INPUT:
^^^^^^^^^^^^^^^^

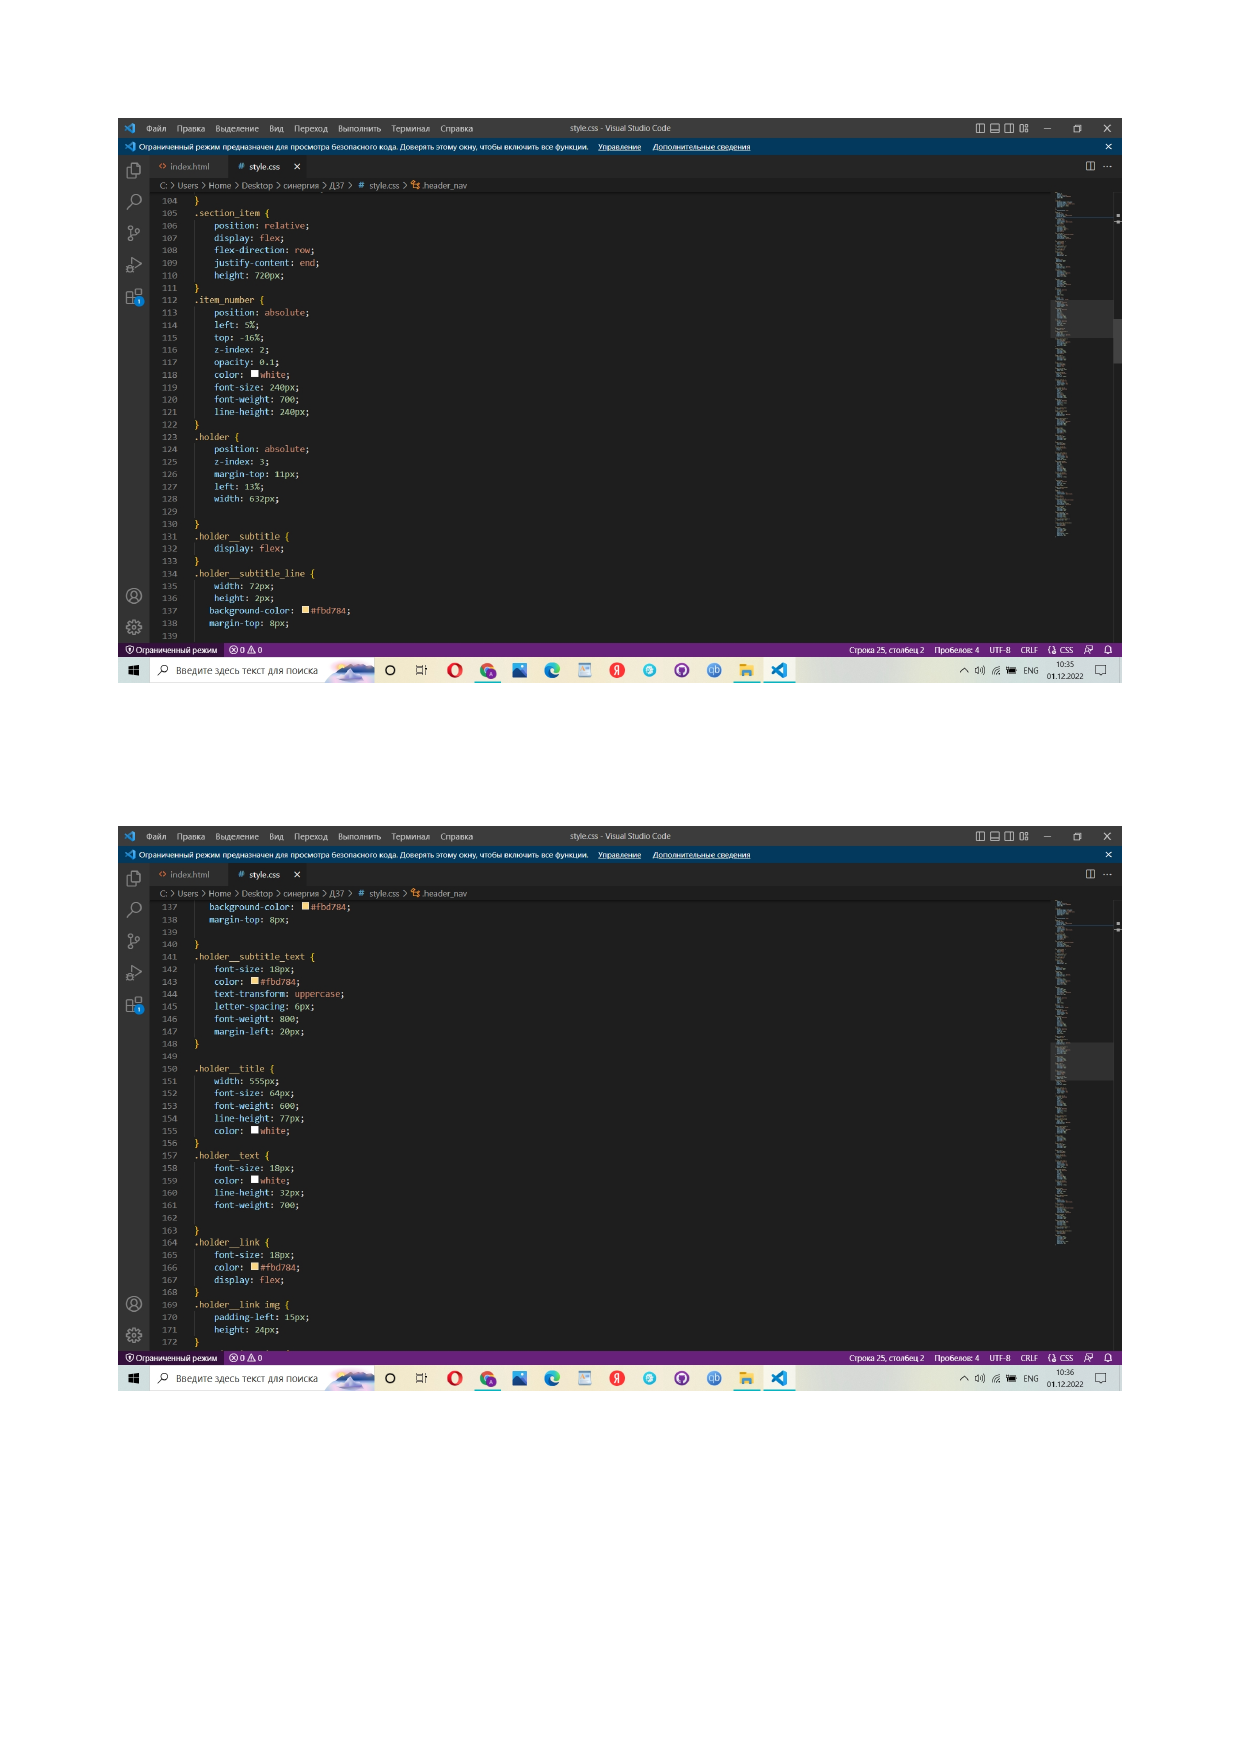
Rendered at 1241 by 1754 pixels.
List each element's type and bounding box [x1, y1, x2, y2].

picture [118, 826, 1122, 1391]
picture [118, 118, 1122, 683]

^^^^^^^^^^^^^^^^

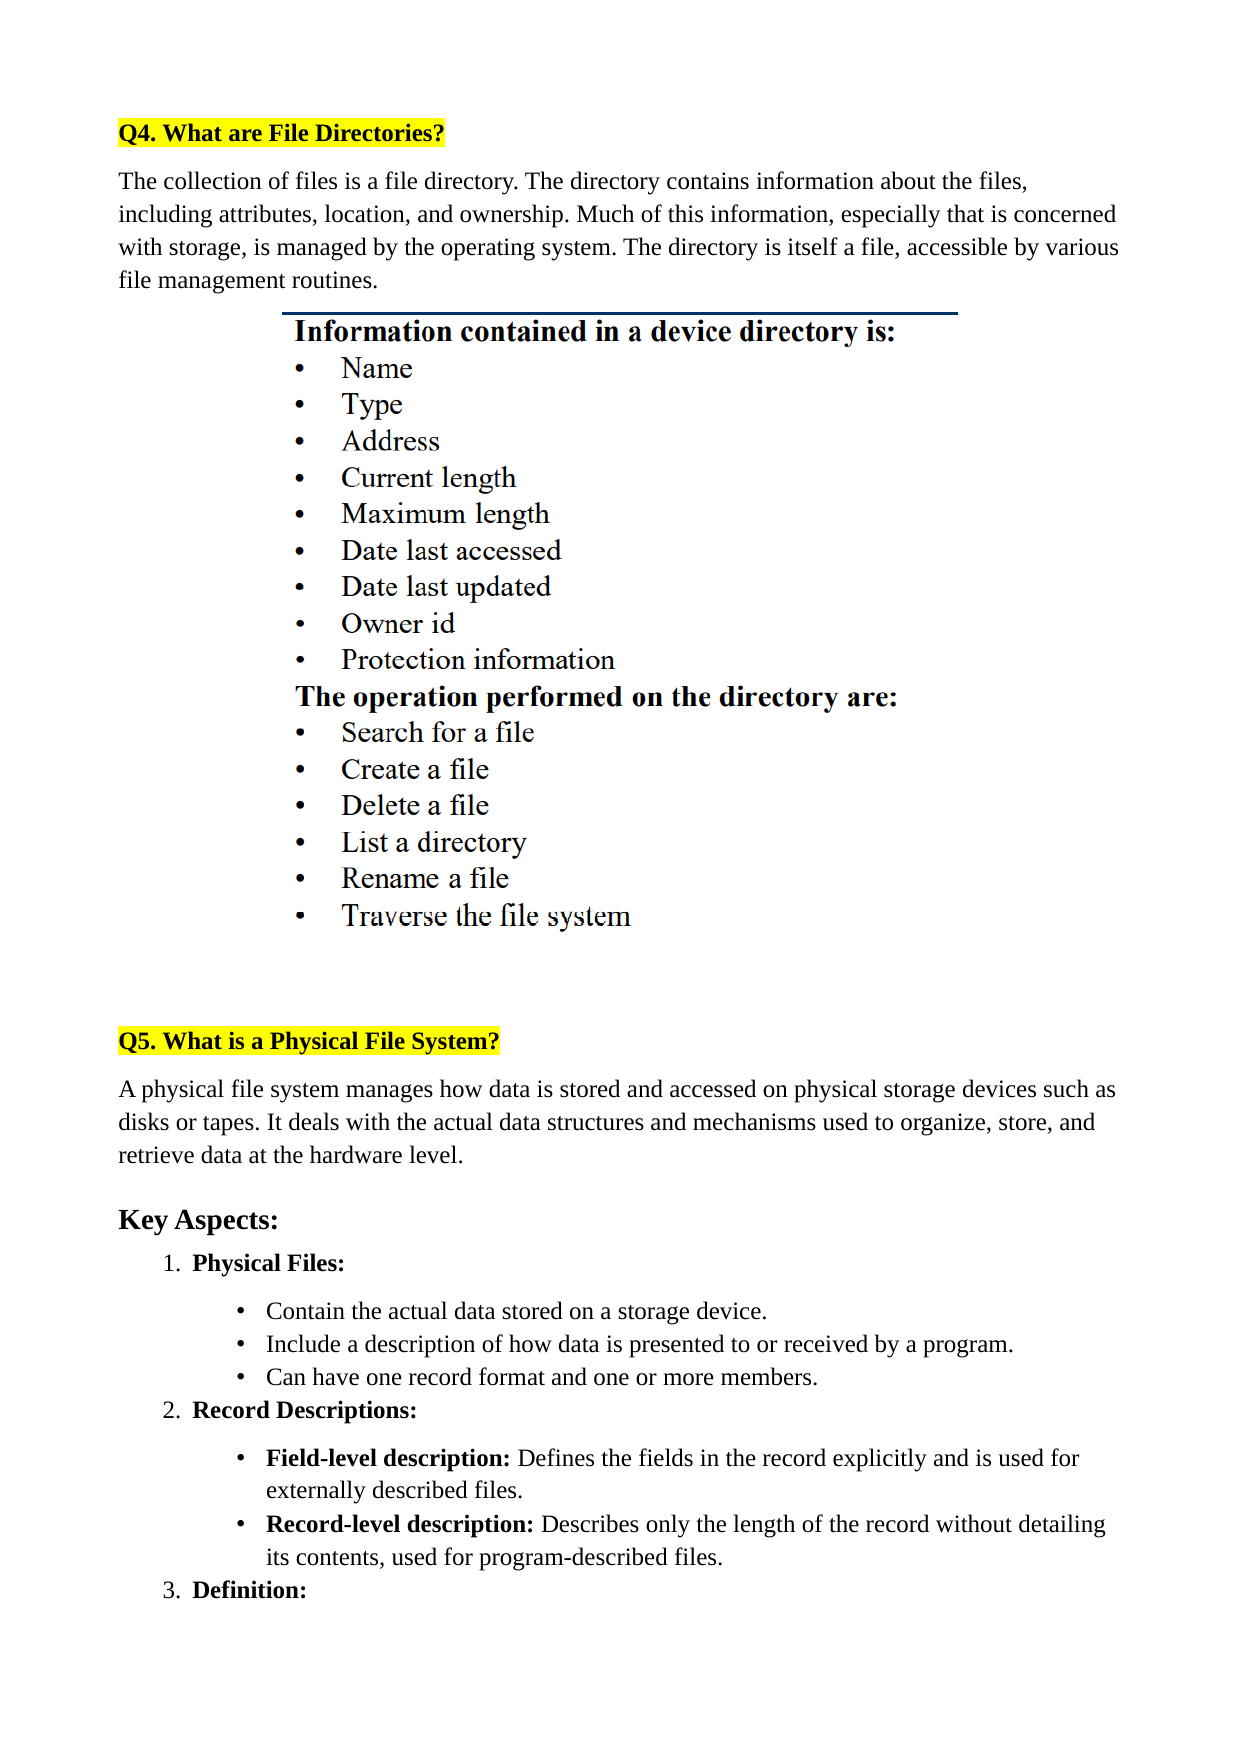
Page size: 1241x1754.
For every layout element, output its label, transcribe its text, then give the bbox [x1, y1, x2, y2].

^^^^^^^^^^^^^^^^

WHAT IS EXPECTED:
Lay out the lines of the records, starting at the line containing "Rendered at 1241 by 1754 pixels." and ending at the line containing "picture [118, 118, 1122, 683]", as a JSON list of strings, one string per line, with blank lines left out.

FULL RESPONSE:
[
  "Rendered at 1241 by 1754 pixels.",
  "List each element's type and bounding box [x1, y1, x2, y2].",
  "picture [118, 826, 1122, 1391]",
  "picture [118, 118, 1122, 683]"
]